As 401(k) plans have thrived, traditional pension plans have declined. According to the Department of Labor, from 1980 to 2008, the proportion of private workers participating in traditional pension plans fell from 38% to 20%.
For employers, 401(k) plans are a more enticing option because they cost less than traditional pension plans, and they don't carry the same accounting liabilities and investment risks. Some 401(k) critics even say that workers would be better off in traditional pensions.
"We know after 30 years of this 401(k) experiment that people do worse in 401(k)s than they would have if their money was in a traditional plan or if it was in a plain vanilla retirement account," Teresa Ghilarducci, director of the Schwartz Center for Economic Policy Analysis at The New School for Social Research, told PBS's Frontline in April.
But pensions were never as widely available as 401(k) plans. "Even in the 'good old days' when 'everybody' supposedly had a pension, the reality is that most workers in the private sector did not," writes Nevin Adams of the Center for Research on Retirement Income at the Employee Benefit Research Institute. "Even among those who did work for an employer that offered a pension, most in the private sector weren’t working long enough with a single employer to accumulate the service levels you need for a full pension."
As a result, notes Adams, most workers who have pensions still rely on a combination of Social Security and personal savings, in addition to pension income to fund their retirements ... and the number of 401(k) plans continues to grow.

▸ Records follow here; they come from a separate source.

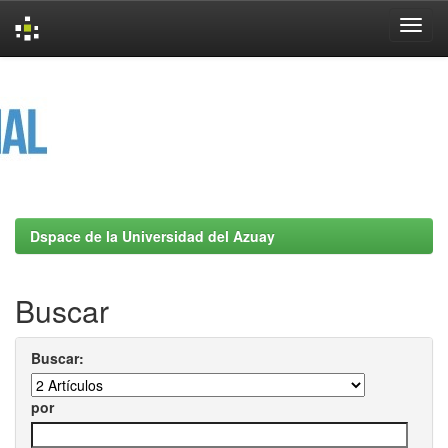
Skip
navigation
Dspace de la Universidad del Azuay
Buscar
Buscar:
por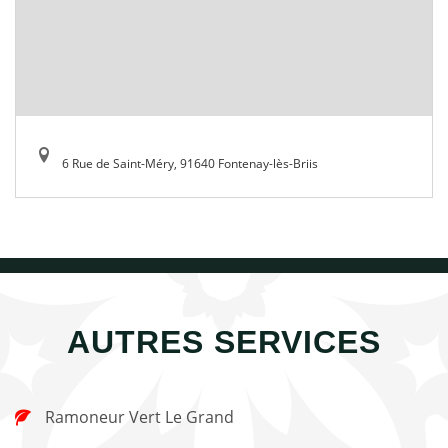
6 Rue de Saint-Méry, 91640 Fontenay-lès-Briis
AUTRES SERVICES
Ramoneur Vert Le Grand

How to Make the Most of Your 401(k)
Despite the growth of 401(k) plans, there's an estimated $6.6 trillion deficit in what Americans currently have in savings compared to what they will actually need in retirement, according to an analysis by the Center for Retirement Research at Boston College.
This shortfall should make maximizing retirement accounts, like a 401(k) plan, a priority. As of 2013, you can contribute up to $17,500 into a 401(k) plan, and put in $5,500 more if you're 50 or older.
If you're not maxing out your 401(k), you should consider boosting your contribution by 1% every six months. For most of us, that's about $20 to $50 per paycheck, which you probably wouldn't miss much. And since most employers will automatically deduct a 401(k) contribution from your paycheck, it makes the extra savings easier to stomach.
Your employer may also offer to help you save more: Some 95% of 401(k) plans provide matching contributions, and the average company contribution is 2.5% of an employee's pay. Matching policies among 401(k) plans differ depending on the company, but the most common is a dollar-for-dollar match of up to 6% of an employee's pay.
Bottom line: Even if you have a good 401(k) plan, the most important thing to do is to start saving more now because it's hard to make up for lost time when it comes to building a healthy retirement nest egg.